Copy out each of the lines below that contains the word "theta".

=====

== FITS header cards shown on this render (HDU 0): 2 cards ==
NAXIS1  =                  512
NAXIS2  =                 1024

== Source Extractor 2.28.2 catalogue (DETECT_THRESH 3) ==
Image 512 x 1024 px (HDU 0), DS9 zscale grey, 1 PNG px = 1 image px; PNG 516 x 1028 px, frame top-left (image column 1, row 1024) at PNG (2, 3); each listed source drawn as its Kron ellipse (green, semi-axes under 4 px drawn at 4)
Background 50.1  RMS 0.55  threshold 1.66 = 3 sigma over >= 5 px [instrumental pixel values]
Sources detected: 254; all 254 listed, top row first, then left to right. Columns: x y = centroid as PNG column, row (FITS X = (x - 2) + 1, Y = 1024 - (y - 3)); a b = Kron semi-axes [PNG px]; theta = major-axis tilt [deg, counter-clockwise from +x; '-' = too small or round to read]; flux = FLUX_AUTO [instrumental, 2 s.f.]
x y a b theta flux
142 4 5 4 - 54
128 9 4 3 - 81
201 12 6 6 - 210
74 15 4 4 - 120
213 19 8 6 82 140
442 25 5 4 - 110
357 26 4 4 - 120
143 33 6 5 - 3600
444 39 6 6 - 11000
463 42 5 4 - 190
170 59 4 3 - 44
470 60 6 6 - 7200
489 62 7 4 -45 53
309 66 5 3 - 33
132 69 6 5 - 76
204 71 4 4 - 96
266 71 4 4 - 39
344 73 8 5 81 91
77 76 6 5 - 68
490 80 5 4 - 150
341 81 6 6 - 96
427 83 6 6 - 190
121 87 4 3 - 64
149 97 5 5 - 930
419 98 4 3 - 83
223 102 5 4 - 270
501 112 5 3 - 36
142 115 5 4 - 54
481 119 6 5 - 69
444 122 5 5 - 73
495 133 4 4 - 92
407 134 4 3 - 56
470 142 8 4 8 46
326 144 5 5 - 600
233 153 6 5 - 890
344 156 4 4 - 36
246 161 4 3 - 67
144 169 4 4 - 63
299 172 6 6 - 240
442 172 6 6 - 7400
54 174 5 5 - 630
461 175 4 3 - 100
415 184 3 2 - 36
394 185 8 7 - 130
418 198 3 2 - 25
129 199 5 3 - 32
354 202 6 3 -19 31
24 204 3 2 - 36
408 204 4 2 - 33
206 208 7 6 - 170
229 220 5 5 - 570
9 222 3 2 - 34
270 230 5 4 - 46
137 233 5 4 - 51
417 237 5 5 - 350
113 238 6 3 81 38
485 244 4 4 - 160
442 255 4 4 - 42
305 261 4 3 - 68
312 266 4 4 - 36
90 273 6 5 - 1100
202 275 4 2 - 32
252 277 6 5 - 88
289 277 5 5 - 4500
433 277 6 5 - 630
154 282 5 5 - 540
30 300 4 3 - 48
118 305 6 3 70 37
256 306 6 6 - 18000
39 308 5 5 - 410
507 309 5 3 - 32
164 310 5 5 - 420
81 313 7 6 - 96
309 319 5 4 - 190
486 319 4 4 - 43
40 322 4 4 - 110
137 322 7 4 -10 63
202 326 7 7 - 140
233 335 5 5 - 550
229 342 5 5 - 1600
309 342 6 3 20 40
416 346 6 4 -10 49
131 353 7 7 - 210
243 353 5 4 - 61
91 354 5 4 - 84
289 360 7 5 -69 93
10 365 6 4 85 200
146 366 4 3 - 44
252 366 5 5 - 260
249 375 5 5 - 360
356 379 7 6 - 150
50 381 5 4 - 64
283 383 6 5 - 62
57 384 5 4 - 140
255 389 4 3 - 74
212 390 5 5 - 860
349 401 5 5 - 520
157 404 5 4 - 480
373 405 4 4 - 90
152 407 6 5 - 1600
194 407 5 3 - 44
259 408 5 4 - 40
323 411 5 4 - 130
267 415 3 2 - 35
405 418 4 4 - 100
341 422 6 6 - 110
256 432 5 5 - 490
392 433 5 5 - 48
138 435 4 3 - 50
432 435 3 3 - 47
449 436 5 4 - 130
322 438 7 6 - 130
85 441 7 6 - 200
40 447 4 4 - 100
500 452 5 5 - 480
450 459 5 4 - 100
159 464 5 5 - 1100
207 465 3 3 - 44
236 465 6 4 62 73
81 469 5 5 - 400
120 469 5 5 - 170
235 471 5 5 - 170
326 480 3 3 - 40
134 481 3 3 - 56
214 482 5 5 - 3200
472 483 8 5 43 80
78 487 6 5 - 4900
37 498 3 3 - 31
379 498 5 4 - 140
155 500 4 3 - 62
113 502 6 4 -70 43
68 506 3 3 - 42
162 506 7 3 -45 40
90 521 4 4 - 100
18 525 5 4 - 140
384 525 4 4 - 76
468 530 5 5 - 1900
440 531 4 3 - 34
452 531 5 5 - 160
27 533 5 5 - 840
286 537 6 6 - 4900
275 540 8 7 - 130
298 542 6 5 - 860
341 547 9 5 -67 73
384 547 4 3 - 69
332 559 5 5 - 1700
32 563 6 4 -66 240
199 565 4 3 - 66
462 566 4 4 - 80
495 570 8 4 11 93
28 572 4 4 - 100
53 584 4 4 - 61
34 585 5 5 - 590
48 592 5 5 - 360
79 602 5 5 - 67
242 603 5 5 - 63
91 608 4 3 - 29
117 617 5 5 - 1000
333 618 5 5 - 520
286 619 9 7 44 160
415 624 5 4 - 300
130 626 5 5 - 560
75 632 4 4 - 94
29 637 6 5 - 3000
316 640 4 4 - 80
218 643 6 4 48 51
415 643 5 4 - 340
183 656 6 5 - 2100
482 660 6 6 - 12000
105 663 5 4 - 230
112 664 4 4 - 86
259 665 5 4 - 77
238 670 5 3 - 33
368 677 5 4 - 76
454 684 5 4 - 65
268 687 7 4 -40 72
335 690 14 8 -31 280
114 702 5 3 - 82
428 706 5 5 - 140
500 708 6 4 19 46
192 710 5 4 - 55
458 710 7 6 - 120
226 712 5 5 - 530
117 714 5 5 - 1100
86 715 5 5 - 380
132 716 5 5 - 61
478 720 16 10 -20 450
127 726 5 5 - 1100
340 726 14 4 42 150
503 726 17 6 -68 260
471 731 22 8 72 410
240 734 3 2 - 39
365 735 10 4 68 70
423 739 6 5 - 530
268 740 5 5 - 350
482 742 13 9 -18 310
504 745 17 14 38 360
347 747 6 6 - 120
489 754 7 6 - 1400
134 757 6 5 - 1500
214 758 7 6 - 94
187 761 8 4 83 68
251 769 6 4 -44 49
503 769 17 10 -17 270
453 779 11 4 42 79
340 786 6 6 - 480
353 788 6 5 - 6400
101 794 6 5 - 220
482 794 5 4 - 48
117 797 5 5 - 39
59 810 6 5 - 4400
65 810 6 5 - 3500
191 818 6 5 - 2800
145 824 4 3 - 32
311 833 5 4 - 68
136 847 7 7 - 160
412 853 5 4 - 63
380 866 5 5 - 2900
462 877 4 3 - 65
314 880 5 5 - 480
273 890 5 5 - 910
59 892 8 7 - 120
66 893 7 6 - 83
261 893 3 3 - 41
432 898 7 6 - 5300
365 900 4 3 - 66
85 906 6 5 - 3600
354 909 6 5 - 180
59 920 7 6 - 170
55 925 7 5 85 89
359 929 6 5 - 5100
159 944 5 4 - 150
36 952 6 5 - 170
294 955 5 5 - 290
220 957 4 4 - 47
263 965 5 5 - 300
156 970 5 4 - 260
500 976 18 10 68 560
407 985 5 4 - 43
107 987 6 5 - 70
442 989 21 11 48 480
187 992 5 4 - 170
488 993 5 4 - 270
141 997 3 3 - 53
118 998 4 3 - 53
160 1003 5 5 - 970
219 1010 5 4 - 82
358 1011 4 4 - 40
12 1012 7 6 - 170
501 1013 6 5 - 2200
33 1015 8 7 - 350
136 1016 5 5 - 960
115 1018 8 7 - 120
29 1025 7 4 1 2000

=====

The answer →
Sources detected: 254; all 254 listed, top row first, then left to right. Columns: x y = centroid as PNG column, row (FITS X = (x - 2) + 1, Y = 1024 - (y - 3)); a b = Kron semi-axes [PNG px]; theta = major-axis tilt [deg, counter-clockwise from +x; '-' = too small or round to read]; flux = FLUX_AUTO [instrumental, 2 s.f.]
x y a b theta flux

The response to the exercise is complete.